When Symptoms Point to Something Deeper

Occasional stomach trouble is normal. Symptoms that persist for weeks or months suggest a condition that needs a proper diagnosis. Two of the most common functional digestive disorders, IBS and functional dyspepsia (chronic indigestion without an obvious structural cause), are diagnosed when symptoms have been present for at least three months, with onset at least six months before diagnosis. Doctors diagnose these after ruling out other conditions through testing.

Small intestinal bacterial overgrowth, known as SIBO, is another underdiagnosed possibility. Normally, your small intestine has relatively few bacteria because food moves through it quickly and bile keeps bacterial populations low. When something slows that flow, whether from surgery, certain diseases, or structural issues, bacteria multiply in the small intestine where they don’t belong. They ferment food that should be getting absorbed, producing gas and toxins that cause bloating, nausea, and diarrhea. SIBO can also interfere with nutrient absorption over time.

Symptoms That Need Immediate Attention

Most stomach problems are uncomfortable but not dangerous. A few warning signs change that equation. Seek emergency care if you experience sudden, severe abdominal pain that doesn’t ease within 30 minutes, or if you have continuous abdominal pain paired with nonstop vomiting.

Other red flags to take seriously:

  • Severe pain in the lower right abdomen with nausea, vomiting, loss of appetite, or fever, which may indicate appendicitis
  • Pain in the middle upper abdomen that lasts for days, worsens after eating, and comes with fever or a rapid pulse, which can signal pancreatitis
  • Bloody or black stools, which suggest bleeding somewhere in the digestive tract
  • Unexplained weight loss alongside persistent digestive symptoms
  • Severe abdominal pain with vaginal bleeding, which in early pregnancy may indicate an ectopic pregnancy

Narrowing Down Your Cause

The fastest way to figure out what’s behind your stomach issues is to look at timing and patterns.

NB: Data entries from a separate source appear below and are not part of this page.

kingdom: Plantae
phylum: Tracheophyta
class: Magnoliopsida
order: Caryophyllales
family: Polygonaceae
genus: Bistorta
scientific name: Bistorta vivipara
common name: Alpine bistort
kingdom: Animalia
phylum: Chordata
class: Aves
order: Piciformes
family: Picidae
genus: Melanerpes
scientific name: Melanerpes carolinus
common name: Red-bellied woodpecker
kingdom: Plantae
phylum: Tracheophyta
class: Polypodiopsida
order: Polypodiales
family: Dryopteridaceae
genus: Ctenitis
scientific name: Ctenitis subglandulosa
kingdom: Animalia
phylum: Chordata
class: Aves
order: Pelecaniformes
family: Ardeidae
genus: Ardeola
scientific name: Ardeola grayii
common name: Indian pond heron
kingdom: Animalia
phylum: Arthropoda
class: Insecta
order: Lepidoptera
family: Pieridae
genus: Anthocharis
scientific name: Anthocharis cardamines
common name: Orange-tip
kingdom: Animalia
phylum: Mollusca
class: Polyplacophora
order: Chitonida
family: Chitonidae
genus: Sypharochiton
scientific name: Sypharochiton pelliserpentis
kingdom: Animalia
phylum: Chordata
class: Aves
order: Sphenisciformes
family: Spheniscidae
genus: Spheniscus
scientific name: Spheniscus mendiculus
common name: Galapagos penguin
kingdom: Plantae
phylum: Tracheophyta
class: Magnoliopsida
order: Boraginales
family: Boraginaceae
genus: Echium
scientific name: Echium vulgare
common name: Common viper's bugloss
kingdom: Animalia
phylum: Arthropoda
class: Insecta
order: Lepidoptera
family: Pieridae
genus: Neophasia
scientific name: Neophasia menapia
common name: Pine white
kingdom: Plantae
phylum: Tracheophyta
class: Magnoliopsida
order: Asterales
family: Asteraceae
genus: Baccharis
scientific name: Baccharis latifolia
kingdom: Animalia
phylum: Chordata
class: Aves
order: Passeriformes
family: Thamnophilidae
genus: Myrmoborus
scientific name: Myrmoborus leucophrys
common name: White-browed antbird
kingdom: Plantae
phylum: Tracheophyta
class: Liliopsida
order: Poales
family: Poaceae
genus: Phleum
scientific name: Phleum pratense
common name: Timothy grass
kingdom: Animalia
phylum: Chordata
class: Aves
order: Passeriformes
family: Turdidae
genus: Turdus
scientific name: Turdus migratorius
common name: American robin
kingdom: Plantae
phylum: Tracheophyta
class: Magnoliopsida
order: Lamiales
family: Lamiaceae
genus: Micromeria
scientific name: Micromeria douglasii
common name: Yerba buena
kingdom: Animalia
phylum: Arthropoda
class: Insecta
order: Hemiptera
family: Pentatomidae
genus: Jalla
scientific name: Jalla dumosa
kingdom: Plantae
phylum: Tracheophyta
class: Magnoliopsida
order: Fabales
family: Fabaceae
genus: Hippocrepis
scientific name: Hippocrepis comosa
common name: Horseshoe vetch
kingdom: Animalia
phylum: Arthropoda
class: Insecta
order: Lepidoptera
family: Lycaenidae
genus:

Ask yourself when the symptoms started, whether they’re tied to meals or specific foods, whether they worsen during stress, and whether you recently started any new medications or supplements. A two-week symptom diary tracking what you eat, your stress levels, and when symptoms appear can reveal connections that feel invisible day to day.

If your symptoms are mild and recent, simple adjustments often resolve them: eating more slowly, adjusting fiber intake gradually, cutting back on known gas-producing foods, and managing stress. If symptoms have persisted for more than a few weeks, are getting worse, or include any of the red flags listed above, that’s the point where testing can identify or rule out conditions like SIBO, celiac disease, inflammatory bowel disease, or structural problems that won’t resolve on their own.